• **WORK INSTRUCTIONS**
With nothing added or dropped, output every record below exactly.

(Dataset items)

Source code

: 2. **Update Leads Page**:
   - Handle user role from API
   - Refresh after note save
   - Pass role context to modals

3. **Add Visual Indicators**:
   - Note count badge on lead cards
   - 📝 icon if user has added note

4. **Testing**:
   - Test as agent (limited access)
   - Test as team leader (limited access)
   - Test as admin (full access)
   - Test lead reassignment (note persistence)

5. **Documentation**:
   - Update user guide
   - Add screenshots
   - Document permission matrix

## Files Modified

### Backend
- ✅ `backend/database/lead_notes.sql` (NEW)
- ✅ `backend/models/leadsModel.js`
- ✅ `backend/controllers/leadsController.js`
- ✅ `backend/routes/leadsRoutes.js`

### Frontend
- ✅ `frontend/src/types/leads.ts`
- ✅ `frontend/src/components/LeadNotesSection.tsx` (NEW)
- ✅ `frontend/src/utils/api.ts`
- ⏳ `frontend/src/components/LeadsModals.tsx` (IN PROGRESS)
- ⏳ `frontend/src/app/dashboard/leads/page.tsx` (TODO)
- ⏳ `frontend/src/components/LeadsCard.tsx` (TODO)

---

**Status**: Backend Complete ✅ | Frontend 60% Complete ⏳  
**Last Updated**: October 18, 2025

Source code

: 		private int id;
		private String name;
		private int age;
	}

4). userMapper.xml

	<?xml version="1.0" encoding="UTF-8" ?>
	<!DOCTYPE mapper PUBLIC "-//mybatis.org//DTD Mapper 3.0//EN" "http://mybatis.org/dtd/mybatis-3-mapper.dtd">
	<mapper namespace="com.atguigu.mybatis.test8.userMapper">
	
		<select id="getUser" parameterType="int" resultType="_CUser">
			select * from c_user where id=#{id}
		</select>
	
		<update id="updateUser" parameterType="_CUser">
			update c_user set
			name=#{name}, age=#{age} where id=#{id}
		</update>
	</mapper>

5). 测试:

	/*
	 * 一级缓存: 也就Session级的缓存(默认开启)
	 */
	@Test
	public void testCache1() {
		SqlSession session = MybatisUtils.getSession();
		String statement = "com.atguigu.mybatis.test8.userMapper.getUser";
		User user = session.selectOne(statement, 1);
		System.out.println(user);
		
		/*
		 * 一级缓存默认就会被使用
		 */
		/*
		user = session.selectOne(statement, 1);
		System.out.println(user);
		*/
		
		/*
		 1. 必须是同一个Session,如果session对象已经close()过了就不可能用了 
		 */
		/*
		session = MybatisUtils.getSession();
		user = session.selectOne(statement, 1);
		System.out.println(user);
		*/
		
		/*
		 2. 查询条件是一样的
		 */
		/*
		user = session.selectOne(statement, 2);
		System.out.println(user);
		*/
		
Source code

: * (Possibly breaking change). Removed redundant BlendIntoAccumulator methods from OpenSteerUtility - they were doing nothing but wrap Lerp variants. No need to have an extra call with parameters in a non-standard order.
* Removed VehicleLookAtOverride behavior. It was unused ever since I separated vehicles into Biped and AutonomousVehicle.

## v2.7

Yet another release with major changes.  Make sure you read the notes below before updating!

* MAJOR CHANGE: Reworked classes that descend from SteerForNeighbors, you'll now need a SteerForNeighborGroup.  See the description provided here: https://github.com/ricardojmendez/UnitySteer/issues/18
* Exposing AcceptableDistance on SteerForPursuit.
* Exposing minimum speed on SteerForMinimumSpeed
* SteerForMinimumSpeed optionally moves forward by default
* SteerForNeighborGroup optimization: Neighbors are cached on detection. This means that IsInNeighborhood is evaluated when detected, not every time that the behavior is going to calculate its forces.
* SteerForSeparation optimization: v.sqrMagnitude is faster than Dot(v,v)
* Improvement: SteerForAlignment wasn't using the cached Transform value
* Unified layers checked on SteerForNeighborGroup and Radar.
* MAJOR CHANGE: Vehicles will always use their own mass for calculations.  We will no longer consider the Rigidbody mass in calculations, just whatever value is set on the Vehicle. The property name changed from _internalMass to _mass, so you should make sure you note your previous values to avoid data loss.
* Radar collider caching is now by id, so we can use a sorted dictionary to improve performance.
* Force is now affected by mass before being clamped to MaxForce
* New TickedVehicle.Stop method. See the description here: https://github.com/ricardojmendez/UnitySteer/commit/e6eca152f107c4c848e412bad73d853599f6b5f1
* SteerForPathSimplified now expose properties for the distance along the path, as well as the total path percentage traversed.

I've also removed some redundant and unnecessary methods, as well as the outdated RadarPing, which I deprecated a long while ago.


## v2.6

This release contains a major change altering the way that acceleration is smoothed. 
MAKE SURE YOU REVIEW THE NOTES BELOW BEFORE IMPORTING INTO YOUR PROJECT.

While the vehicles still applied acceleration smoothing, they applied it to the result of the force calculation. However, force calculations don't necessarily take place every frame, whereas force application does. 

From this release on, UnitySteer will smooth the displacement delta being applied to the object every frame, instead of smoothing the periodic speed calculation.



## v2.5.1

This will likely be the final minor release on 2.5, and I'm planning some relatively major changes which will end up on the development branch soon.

• **EXERCISE SOLUTION**
Source code

: 2. **Update Leads Page**:
   - Handle user role from API
   - Refresh after note save
   - Pass role context to modals

3. **Add Visual Indicators**:
   - Note count badge on lead cards
   - 📝 icon if user has added note

4. **Testing**:
   - Test as agent (limited access)
   - Test as team leader (limited access)
   - Test as admin (full access)
   - Test lead reassignment (note persistence)

5. **Documentation**:
   - Update user guide
   - Add screenshots
   - Document permission matrix

## Files Modified

### Backend
- ✅ `backend/database/lead_notes.sql` (NEW)
- ✅ `backend/models/leadsModel.js`
- ✅ `backend/controllers/leadsController.js`
- ✅ `backend/routes/leadsRoutes.js`

### Frontend
- ✅ `frontend/src/types/leads.ts`
- ✅ `frontend/src/components/LeadNotesSection.tsx` (NEW)
- ✅ `frontend/src/utils/api.ts`
- ⏳ `frontend/src/components/LeadsModals.tsx` (IN PROGRESS)
- ⏳ `frontend/src/app/dashboard/leads/page.tsx` (TODO)
- ⏳ `frontend/src/components/LeadsCard.tsx` (TODO)

---

**Status**: Backend Complete ✅ | Frontend 60% Complete ⏳  
**Last Updated**: October 18, 2025

Source code

: 		private int id;
		private String name;
		private int age;
	}

4). userMapper.xml

	<?xml version="1.0" encoding="UTF-8" ?>
	<!DOCTYPE mapper PUBLIC "-//mybatis.org//DTD Mapper 3.0//EN" "http://mybatis.org/dtd/mybatis-3-mapper.dtd">
	<mapper namespace="com.atguigu.mybatis.test8.userMapper">
	
		<select id="getUser" parameterType="int" resultType="_CUser">
			select * from c_user where id=#{id}
		</select>
	
		<update id="updateUser" parameterType="_CUser">
			update c_user set
			name=#{name}, age=#{age} where id=#{id}
		</update>
	</mapper>

5). 测试:

	/*
	 * 一级缓存: 也就Session级的缓存(默认开启)
	 */
	@Test
	public void testCache1() {
		SqlSession session = MybatisUtils.getSession();
		String statement = "com.atguigu.mybatis.test8.userMapper.getUser";
		User user = session.selectOne(statement, 1);
		System.out.println(user);
		
		/*
		 * 一级缓存默认就会被使用
		 */
		/*
		user = session.selectOne(statement, 1);
		System.out.println(user);
		*/
		
		/*
		 1. 必须是同一个Session,如果session对象已经close()过了就不可能用了 
		 */
		/*
		session = MybatisUtils.getSession();
		user = session.selectOne(statement, 1);
		System.out.println(user);
		*/
		
		/*
		 2. 查询条件是一样的
		 */
		/*
		user = session.selectOne(statement, 2);
		System.out.println(user);
		*/
		
Source code

: * (Possibly breaking change). Removed redundant BlendIntoAccumulator methods from OpenSteerUtility - they were doing nothing but wrap Lerp variants. No need to have an extra call with parameters in a non-standard order.
* Removed VehicleLookAtOverride behavior. It was unused ever since I separated vehicles into Biped and AutonomousVehicle.

## v2.7

Yet another release with major changes.  Make sure you read the notes below before updating!

* MAJOR CHANGE: Reworked classes that descend from SteerForNeighbors, you'll now need a SteerForNeighborGroup.  See the description provided here: https://github.com/ricardojmendez/UnitySteer/issues/18
* Exposing AcceptableDistance on SteerForPursuit.
* Exposing minimum speed on SteerForMinimumSpeed
* SteerForMinimumSpeed optionally moves forward by default
* SteerForNeighborGroup optimization: Neighbors are cached on detection. This means that IsInNeighborhood is evaluated when detected, not every time that the behavior is going to calculate its forces.
* SteerForSeparation optimization: v.sqrMagnitude is faster than Dot(v,v)
* Improvement: SteerForAlignment wasn't using the cached Transform value
* Unified layers checked on SteerForNeighborGroup and Radar.
* MAJOR CHANGE: Vehicles will always use their own mass for calculations.  We will no longer consider the Rigidbody mass in calculations, just whatever value is set on the Vehicle. The property name changed from _internalMass to _mass, so you should make sure you note your previous values to avoid data loss.
* Radar collider caching is now by id, so we can use a sorted dictionary to improve performance.
* Force is now affected by mass before being clamped to MaxForce
* New TickedVehicle.Stop method. See the description here: https://github.com/ricardojmendez/UnitySteer/commit/e6eca152f107c4c848e412bad73d853599f6b5f1
* SteerForPathSimplified now expose properties for the distance along the path, as well as the total path percentage traversed.

I've also removed some redundant and unnecessary methods, as well as the outdated RadarPing, which I deprecated a long while ago.


## v2.6

This release contains a major change altering the way that acceleration is smoothed. 
MAKE SURE YOU REVIEW THE NOTES BELOW BEFORE IMPORTING INTO YOUR PROJECT.

While the vehicles still applied acceleration smoothing, they applied it to the result of the force calculation. However, force calculations don't necessarily take place every frame, whereas force application does. 

From this release on, UnitySteer will smooth the displacement delta being applied to the object every frame, instead of smoothing the periodic speed calculation.



## v2.5.1

This will likely be the final minor release on 2.5, and I'm planning some relatively major changes which will end up on the development branch soon.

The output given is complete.